Claimant also argues that the temporary rule is contrary to ORS 656.726(4)(f)(C), because it purports to assign an impairment value to a surgical procedure qua procedure, rather than to the specific impairment that claimant suffered as a result of that procedure.   Claimant notes that, by its express terms, ORS 656.726(4)(f)(C) contemplates case-specific accommodation of the worker's impairment.   Claimant further notes that the clear purpose of ORS 656.726(4)(f)(C) is to ensure that claimants with atypical disabilities receive consideration, even if the existing disability standards do not address their particular conditions.   Claimant contends that the present rule addresses the screw removal procedure as a categorical matter and, therefore, is responsive neither to the express words of the statute nor to its purpose.

 We agree with claimant that, if the Director finds that a worker suffers from an impairment that results in disability and that that disability is not addressed by existing standards, then the Director must promulgate a rule that  addresses the worker's particular impairment.   The Director cannot escape that duty by, for example, making some categorical pronouncement about the ordinary and expected effects of the event that caused the impairment.

 We now apply the foregoing principle to the rule adopted by the Director in the present case.   The Director's response to claimant's condition turned on the following two sentences:  “Bristow repair of a dislocated shoulder improves the function of the shoulder and reduces the chance of dislocation.   Removal of the screw fixation device does not result in recognized loss of shoulder function.”   The first sentence is a general observation about the intent of performing a Bristow repair;  it does not purport to address claimant's particular circumstance at all.   When considered with that first sentence, the second sentence also turns out to be an abstract statement:  Its use of the present tense (repair “does not result” in recognized loss of shoulder function) demonstrates that the sentence purports to be a generalized statement concerning the expected medical outcome of the procedure.   That sentence is not a response either to the specific surgery that claimant underwent or to the sequellae of that surgery.

The Director's failure to address claimant's personal circumstances, as opposed to the generality of circumstances attendant upon the two kinds of surgeries, means that the Director's temporary rule was unresponsive as a matter of law.   The Director thus has not yet performed the function contemplated by ORS 656.726(4)(f)(C) with respect to claimant's condition.   The contrary conclusions of the Court of Appeals and the Board were in error.

The decision of the Court of Appeals is reversed.   The order of the Workers' Compensation Board is reversed and the case is remanded to the Workers' Compensation Board with instructions to remand the case to the Director of the Department of Consumer and Business Services for further proceedings.


1.   At the time that this case began, the statute was numbered ORS 656.726(3)(f)(C).   In 1999, the legislature renumbered the statute.   Or.
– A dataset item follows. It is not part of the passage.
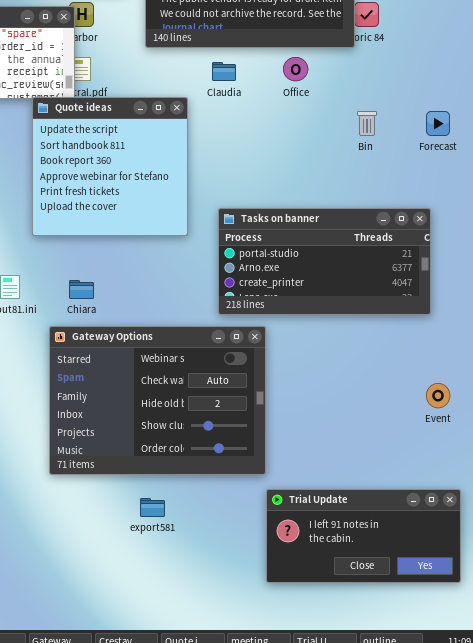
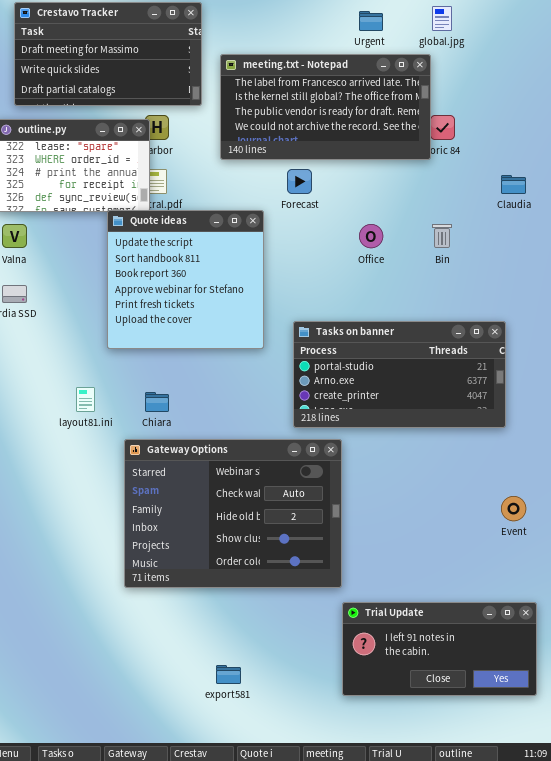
Office: [283,57,308,81] -> [359,224,383,248], moved
Claudia: [212,62,236,81] -> [501,175,526,194], moved
Forecast: [426,111,450,136] -> [287,169,312,194], moved
export581: [140,498,165,517] -> [216,665,241,684], moved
Laws 1999, ch. 876, § 9. No change was made to the text.   We use the present statutory citation for convenience.

2.   ORS 656.726(4)(f)(C) modifies and further defines the authority granted to the Director by ORS 656.726(4)(f) to “provide standards for disabilities.”
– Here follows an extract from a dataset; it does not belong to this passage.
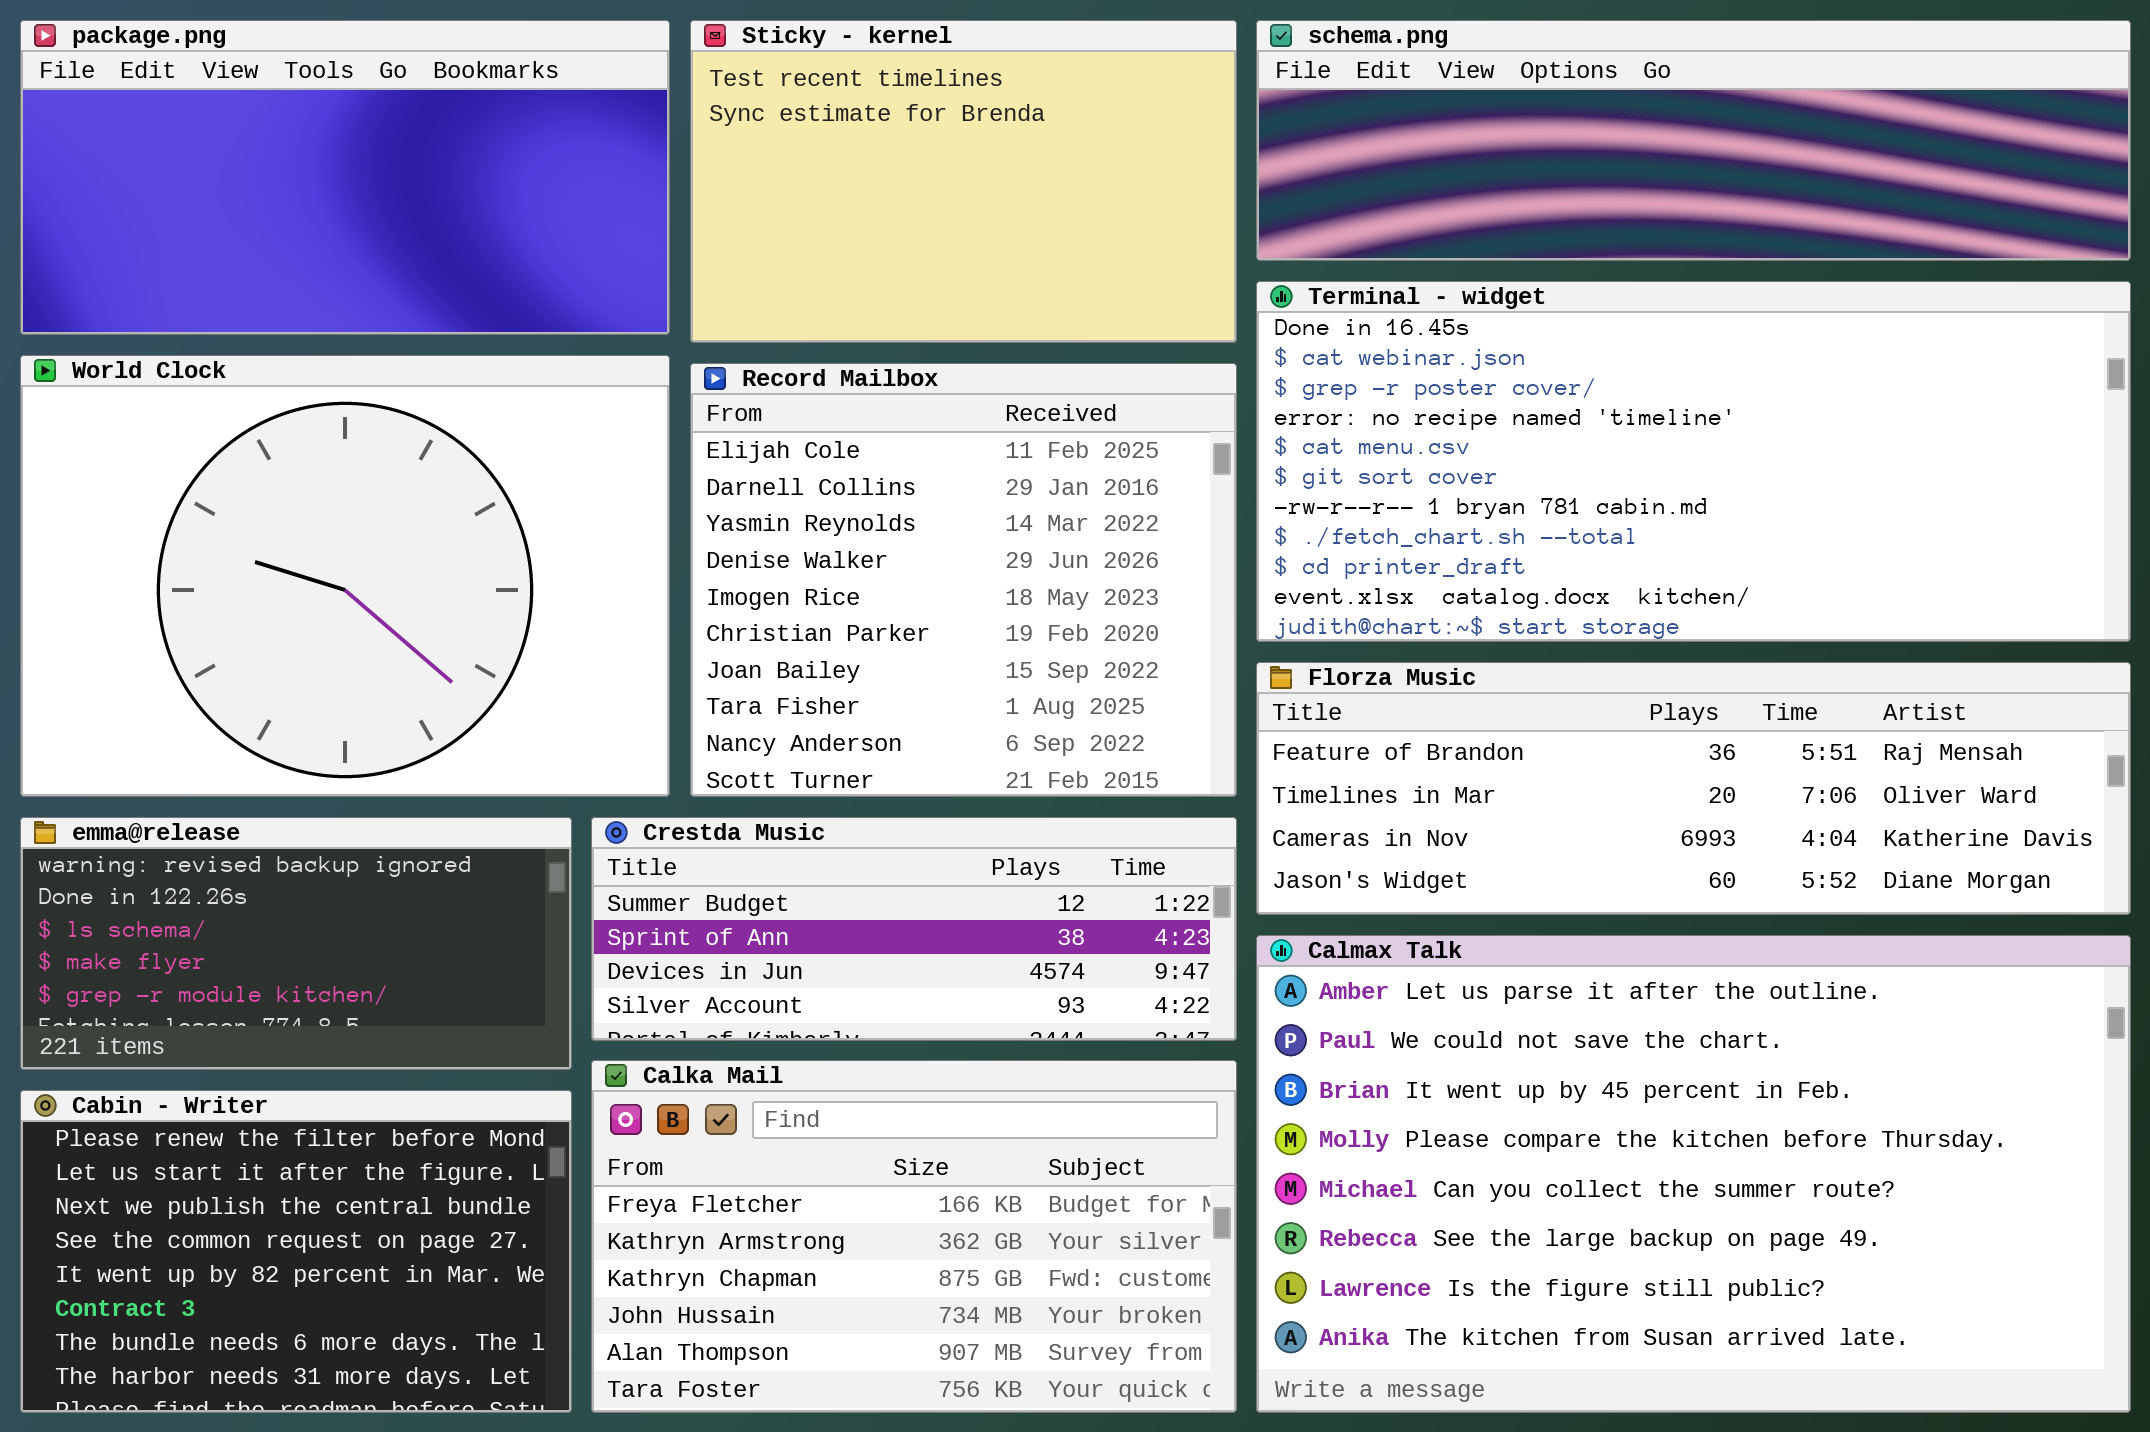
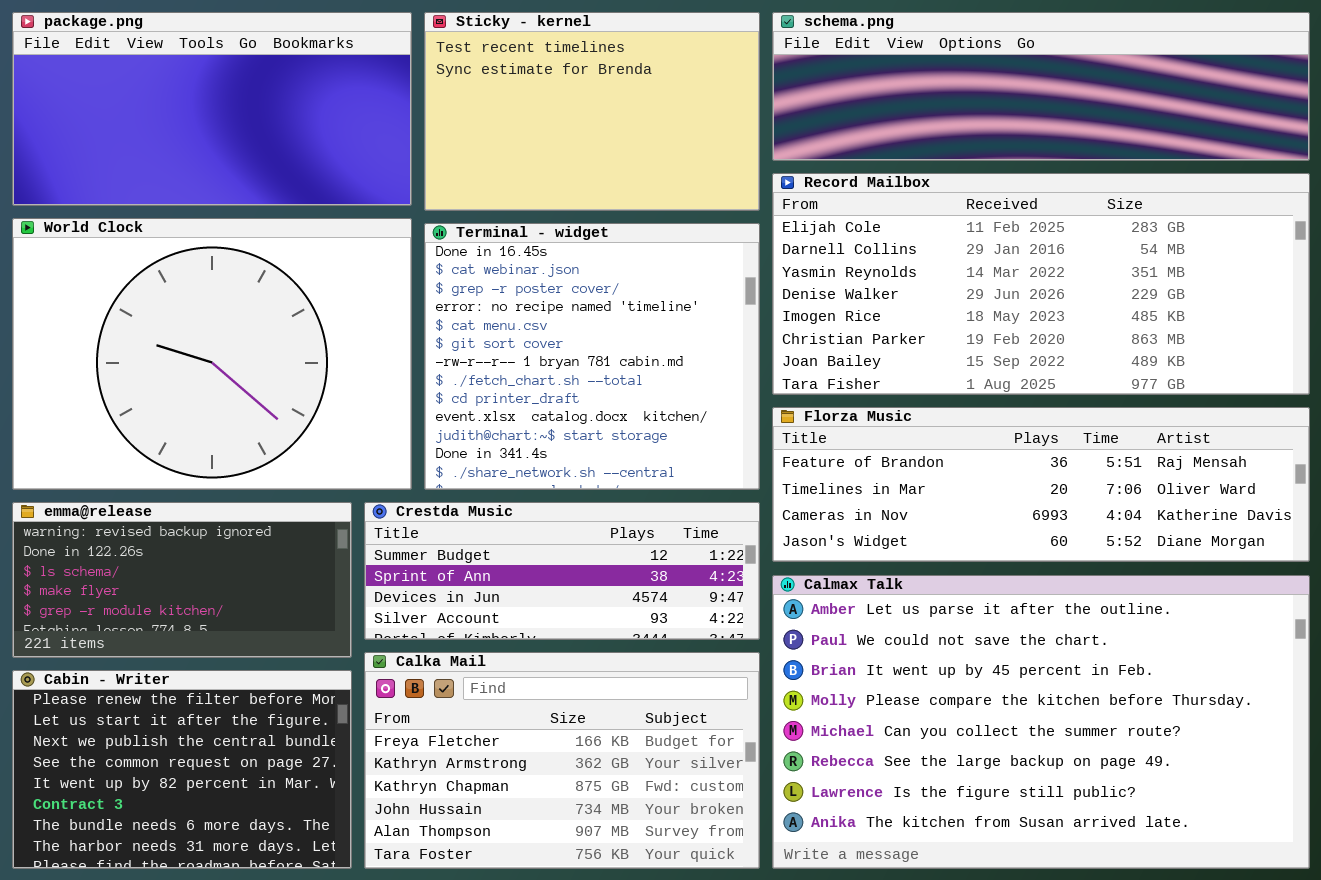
Terminal - widget: [1256,281,2131,642] -> [424,223,760,490], moved, resized
Record Mailbox: [690,363,1237,797] -> [772,173,1310,395], moved, resized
3.   The Court of Appeals' majority declined to address that particular point, stating that it had not been argued on review.   Shubert, 151 Or.App. at 717 n. 4, 951 P.2d 172. We disagree.   Claimant argued to the Board and to the Court of Appeals that a temporary rule cannot, consistent with ORS 656.726(4)(f)(C), assign an impairment value of zero to a disability, the existence of which necessarily has been established as a precondition for adoption of the rule.